**PROBLEM REQUIREMENTS**. Recast everything from the first line of the records down to and including the line that contains "The clock says 11:55" as a Markdown table with two columns, Row and Line, giving each line its row number and omitting blank lines.
^^^^^^^^^^^^^^^^
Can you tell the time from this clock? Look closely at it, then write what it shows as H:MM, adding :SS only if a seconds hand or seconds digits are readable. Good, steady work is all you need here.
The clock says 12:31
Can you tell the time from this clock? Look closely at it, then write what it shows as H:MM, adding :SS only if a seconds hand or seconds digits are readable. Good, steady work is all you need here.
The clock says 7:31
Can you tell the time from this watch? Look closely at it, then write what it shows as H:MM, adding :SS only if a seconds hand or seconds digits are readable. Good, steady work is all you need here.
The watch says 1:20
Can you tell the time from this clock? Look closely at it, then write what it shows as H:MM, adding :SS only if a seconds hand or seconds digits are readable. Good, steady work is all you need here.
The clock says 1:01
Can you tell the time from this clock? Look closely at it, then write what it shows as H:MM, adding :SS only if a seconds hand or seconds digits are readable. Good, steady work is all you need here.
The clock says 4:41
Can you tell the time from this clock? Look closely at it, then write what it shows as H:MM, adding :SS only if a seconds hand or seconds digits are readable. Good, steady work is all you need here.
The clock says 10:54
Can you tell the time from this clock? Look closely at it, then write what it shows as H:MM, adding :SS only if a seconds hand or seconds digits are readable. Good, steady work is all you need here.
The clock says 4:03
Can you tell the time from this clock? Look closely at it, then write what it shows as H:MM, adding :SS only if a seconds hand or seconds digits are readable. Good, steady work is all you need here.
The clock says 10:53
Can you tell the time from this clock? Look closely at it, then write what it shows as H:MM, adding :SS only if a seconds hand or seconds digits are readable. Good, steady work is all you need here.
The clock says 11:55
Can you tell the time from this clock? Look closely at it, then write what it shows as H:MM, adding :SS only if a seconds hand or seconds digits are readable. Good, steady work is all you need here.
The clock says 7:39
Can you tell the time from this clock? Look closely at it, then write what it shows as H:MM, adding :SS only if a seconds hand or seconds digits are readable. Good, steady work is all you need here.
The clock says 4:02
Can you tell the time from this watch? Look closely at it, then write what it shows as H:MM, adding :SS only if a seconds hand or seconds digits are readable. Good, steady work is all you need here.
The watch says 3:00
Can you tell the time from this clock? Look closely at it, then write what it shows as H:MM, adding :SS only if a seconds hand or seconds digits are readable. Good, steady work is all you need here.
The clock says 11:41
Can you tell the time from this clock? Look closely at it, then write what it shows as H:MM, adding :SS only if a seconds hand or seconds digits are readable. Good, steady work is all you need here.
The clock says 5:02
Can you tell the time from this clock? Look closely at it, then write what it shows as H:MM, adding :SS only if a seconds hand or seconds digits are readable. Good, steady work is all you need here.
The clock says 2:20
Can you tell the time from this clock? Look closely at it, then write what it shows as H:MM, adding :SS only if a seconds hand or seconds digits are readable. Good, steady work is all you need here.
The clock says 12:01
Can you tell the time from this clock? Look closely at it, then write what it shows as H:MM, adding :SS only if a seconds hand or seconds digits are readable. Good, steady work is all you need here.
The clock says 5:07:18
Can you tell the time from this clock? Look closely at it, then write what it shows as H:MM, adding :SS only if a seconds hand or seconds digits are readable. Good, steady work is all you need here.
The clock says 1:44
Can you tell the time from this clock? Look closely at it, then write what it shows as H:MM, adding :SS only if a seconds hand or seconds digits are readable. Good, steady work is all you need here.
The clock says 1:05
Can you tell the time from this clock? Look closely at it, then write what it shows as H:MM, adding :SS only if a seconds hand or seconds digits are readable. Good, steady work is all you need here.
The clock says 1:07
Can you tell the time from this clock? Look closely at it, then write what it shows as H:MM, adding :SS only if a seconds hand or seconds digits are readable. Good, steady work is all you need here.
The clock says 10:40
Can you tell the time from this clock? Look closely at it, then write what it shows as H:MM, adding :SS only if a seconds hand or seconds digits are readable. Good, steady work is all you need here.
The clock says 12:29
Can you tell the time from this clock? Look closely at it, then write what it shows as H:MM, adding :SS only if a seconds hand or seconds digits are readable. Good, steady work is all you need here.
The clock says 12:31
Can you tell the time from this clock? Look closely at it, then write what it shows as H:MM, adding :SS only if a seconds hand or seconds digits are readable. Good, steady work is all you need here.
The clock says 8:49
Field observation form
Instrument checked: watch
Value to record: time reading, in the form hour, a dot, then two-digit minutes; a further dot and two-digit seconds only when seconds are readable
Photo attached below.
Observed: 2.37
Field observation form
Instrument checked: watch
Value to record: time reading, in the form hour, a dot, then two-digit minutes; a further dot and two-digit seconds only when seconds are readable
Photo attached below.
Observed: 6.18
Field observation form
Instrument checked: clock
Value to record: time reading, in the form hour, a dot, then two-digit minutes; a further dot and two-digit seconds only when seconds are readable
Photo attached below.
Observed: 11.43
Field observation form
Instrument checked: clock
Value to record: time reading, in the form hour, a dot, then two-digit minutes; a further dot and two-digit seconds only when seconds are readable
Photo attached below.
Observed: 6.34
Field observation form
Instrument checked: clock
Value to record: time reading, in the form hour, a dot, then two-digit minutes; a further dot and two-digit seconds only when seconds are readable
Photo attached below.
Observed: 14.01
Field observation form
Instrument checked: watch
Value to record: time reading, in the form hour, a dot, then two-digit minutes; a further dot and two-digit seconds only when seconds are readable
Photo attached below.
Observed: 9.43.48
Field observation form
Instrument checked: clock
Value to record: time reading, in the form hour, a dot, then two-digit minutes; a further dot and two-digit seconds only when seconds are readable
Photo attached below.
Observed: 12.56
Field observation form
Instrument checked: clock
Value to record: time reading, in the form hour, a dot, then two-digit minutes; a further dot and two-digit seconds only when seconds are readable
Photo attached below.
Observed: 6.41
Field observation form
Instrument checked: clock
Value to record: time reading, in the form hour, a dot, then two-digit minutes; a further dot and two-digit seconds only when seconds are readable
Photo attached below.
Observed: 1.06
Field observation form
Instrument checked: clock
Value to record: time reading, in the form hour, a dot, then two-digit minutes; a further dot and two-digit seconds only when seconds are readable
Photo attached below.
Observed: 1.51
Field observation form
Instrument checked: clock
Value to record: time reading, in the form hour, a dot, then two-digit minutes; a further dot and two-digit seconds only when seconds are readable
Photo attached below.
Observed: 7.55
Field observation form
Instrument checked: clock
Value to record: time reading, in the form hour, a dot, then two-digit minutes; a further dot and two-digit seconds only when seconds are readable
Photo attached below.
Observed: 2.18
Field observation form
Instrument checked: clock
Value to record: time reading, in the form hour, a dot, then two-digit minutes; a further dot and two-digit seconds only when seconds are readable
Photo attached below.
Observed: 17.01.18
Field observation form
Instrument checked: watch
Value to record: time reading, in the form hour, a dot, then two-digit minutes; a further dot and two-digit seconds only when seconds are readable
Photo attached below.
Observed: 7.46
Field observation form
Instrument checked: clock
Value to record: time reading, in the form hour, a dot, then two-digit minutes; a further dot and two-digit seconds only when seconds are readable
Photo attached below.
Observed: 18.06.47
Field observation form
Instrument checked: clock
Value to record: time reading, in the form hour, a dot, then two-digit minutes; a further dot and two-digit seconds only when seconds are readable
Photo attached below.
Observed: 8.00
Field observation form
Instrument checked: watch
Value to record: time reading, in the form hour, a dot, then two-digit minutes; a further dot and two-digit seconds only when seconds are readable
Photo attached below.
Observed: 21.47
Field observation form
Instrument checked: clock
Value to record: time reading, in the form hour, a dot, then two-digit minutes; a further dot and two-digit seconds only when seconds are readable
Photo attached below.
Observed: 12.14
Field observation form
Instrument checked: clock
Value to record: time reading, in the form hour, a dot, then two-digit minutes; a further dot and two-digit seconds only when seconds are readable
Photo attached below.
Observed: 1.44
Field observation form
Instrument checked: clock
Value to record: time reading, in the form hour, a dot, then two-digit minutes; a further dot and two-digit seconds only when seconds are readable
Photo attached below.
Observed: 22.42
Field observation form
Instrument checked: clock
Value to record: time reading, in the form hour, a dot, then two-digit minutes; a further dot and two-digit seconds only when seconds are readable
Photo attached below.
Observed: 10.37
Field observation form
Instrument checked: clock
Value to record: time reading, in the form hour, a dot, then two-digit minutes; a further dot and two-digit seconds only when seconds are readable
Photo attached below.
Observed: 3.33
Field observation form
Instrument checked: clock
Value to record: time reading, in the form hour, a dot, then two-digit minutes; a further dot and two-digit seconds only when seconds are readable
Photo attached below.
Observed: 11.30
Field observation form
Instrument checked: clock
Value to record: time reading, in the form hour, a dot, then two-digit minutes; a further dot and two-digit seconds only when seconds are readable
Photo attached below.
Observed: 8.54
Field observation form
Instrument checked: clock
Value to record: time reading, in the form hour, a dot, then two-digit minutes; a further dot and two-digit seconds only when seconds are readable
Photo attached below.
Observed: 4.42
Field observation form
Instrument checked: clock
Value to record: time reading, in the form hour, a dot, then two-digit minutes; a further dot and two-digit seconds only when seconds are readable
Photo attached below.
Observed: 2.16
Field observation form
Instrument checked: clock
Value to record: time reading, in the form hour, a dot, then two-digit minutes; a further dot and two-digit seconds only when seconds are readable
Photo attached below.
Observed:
^^^^^^^^^^^^^^^^
**SOLVED EXERCISE**.
| Row | Line |
|---|---|
| 1 | Can you tell the time from this clock? Look closely at it, then write what it shows as H:MM, adding :SS only if a seconds hand or seconds digits are readable. Good, steady work is all you need here. |
| 2 | The clock says 12:31 |
| 3 | Can you tell the time from this clock? Look closely at it, then write what it shows as H:MM, adding :SS only if a seconds hand or seconds digits are readable. Good, steady work is all you need here. |
| 4 | The clock says 7:31 |
| 5 | Can you tell the time from this watch? Look closely at it, then write what it shows as H:MM, adding :SS only if a seconds hand or seconds digits are readable. Good, steady work is all you need here. |
| 6 | The watch says 1:20 |
| 7 | Can you tell the time from this clock? Look closely at it, then write what it shows as H:MM, adding :SS only if a seconds hand or seconds digits are readable. Good, steady work is all you need here. |
| 8 | The clock says 1:01 |
| 9 | Can you tell the time from this clock? Look closely at it, then write what it shows as H:MM, adding :SS only if a seconds hand or seconds digits are readable. Good, steady work is all you need here. |
| 10 | The clock says 4:41 |
| 11 | Can you tell the time from this clock? Look closely at it, then write what it shows as H:MM, adding :SS only if a seconds hand or seconds digits are readable. Good, steady work is all you need here. |
| 12 | The clock says 10:54 |
| 13 | Can you tell the time from this clock? Look closely at it, then write what it shows as H:MM, adding :SS only if a seconds hand or seconds digits are readable. Good, steady work is all you need here. |
| 14 | The clock says 4:03 |
| 15 | Can you tell the time from this clock? Look closely at it, then write what it shows as H:MM, adding :SS only if a seconds hand or seconds digits are readable. Good, steady work is all you need here. |
| 16 | The clock says 10:53 |
| 17 | Can you tell the time from this clock? Look closely at it, then write what it shows as H:MM, adding :SS only if a seconds hand or seconds digits are readable. Good, steady work is all you need here. |
| 18 | The clock says 11:55 |